Problem requirements
Your copy must hold all of the data below, unchanged and without images.

Information provided
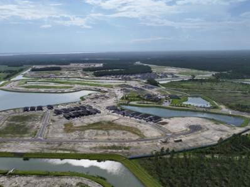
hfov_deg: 61.2
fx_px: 209
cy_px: 88
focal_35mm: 29
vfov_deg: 48.1
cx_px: 100
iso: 140
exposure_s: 1/5000
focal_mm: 12.29
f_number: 2.8
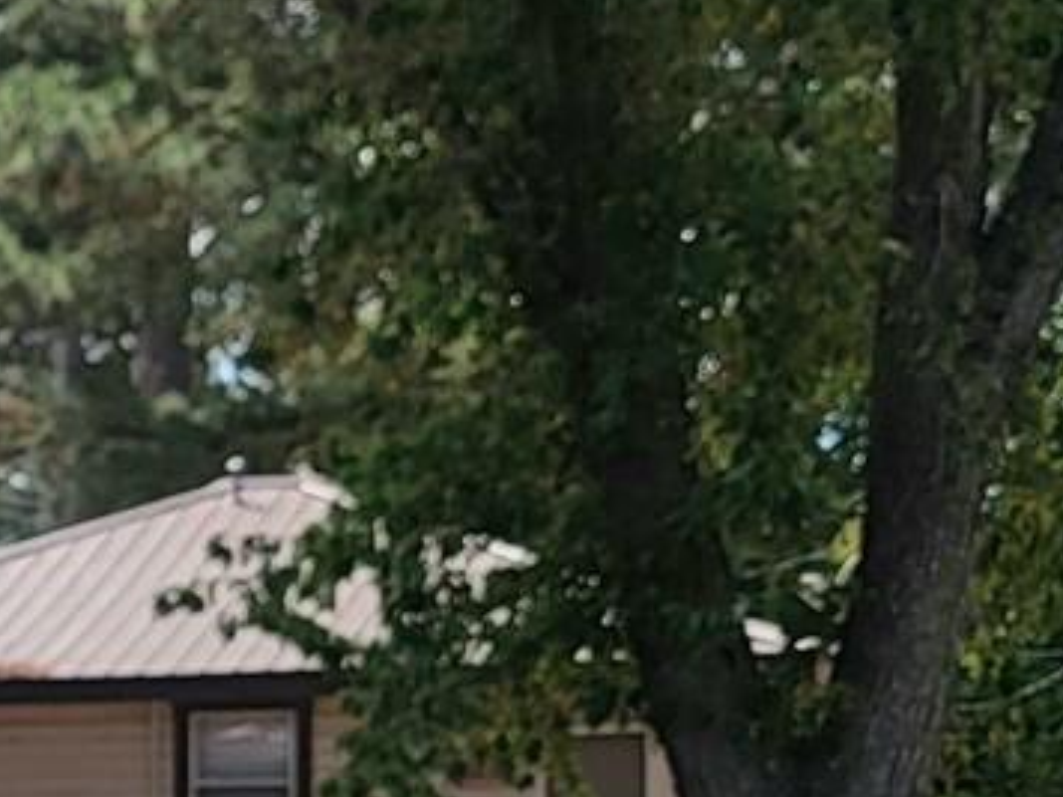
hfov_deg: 13.8
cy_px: 1066
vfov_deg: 10.5
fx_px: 4238
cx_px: -302
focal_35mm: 138
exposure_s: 1/526
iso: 16
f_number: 1.8
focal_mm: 6.7
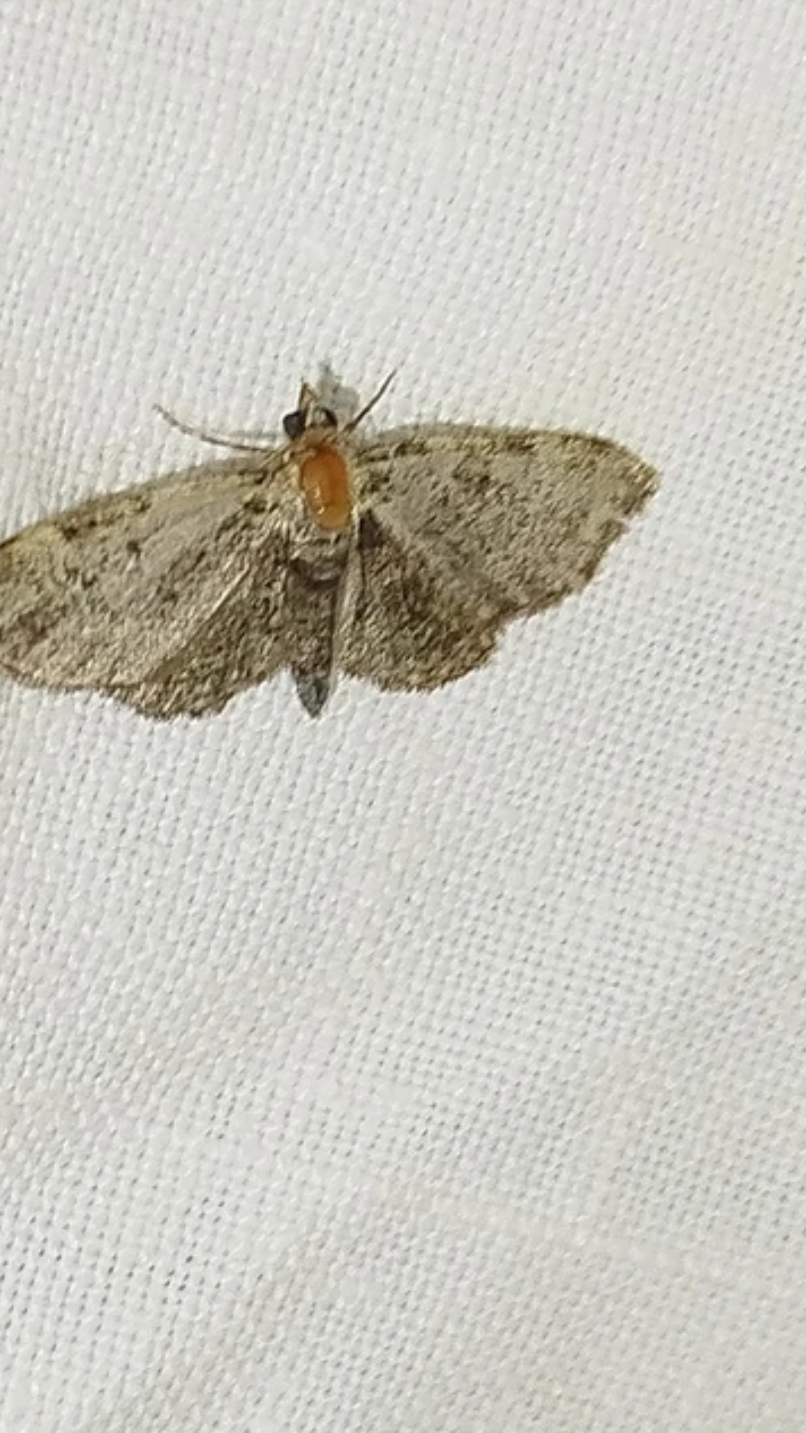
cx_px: 317
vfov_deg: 18.0
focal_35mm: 119
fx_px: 4522
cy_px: 718
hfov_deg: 10.2
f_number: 1.7
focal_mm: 5.31
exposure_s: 1/50
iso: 80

Task result
hfov_deg: 61.2
fx_px: 209
cy_px: 88
focal_35mm: 29
vfov_deg: 48.1
cx_px: 100
iso: 140
exposure_s: 1/5000
focal_mm: 12.29
f_number: 2.8
hfov_deg: 13.8
cy_px: 1066
vfov_deg: 10.5
fx_px: 4238
cx_px: -302
focal_35mm: 138
exposure_s: 1/526
iso: 16
f_number: 1.8
focal_mm: 6.7
cx_px: 317
vfov_deg: 18.0
focal_35mm: 119
fx_px: 4522
cy_px: 718
hfov_deg: 10.2
f_number: 1.7
focal_mm: 5.31
exposure_s: 1/50
iso: 80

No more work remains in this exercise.